• Task to carry out
Locate each line with the string "erent" in the listing below and copy it.

• Data section
***
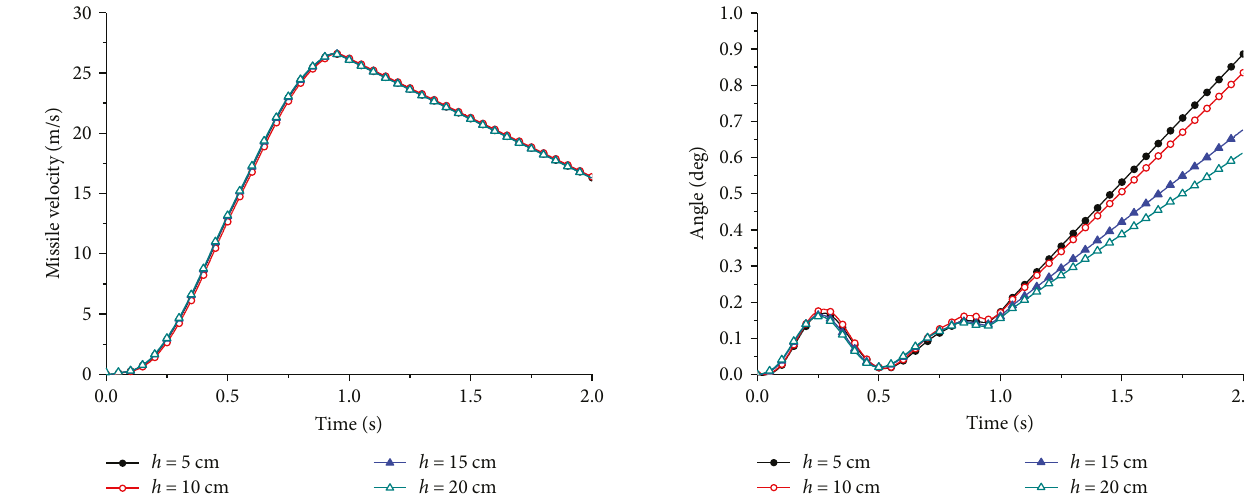
Figure 17: Pitch angle of the missile in di ff erent surface layer thicknesses.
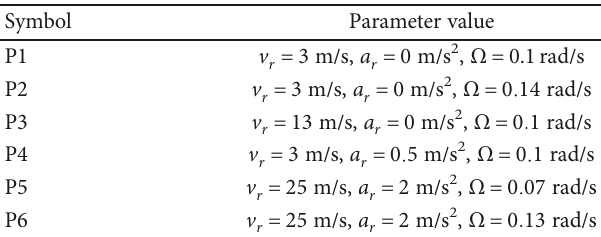
Table 2: The motion parameters of the maneuvering target in di ff erent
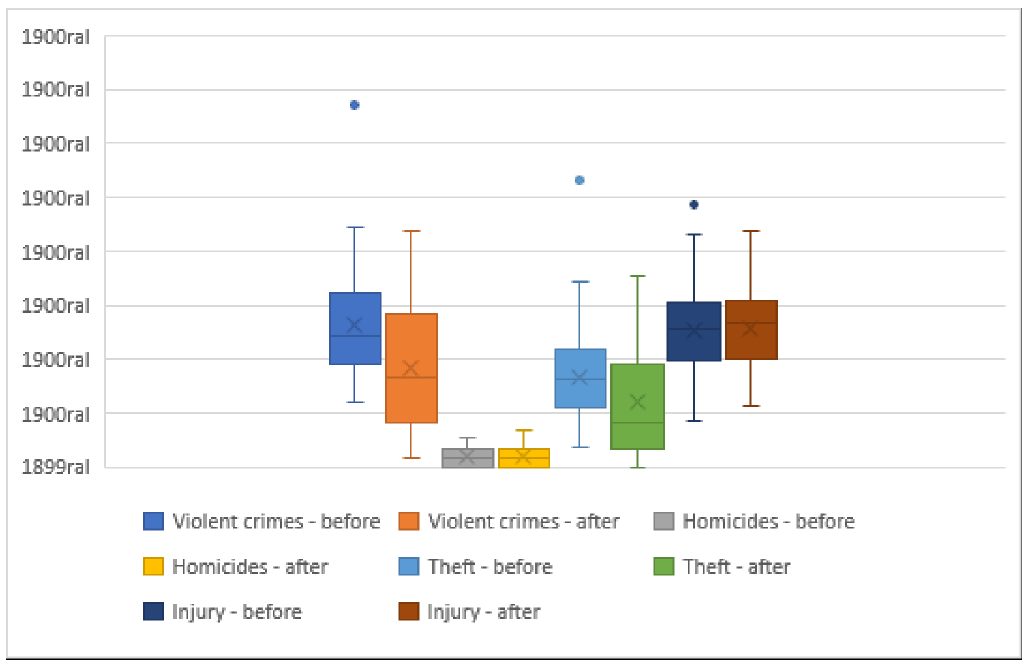
Boxplot for all the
***
• Answer space
Figure 17: Pitch angle of the missile in di ff erent surface layer thicknesses.
Table 2: The motion parameters of the maneuvering target in di ff erent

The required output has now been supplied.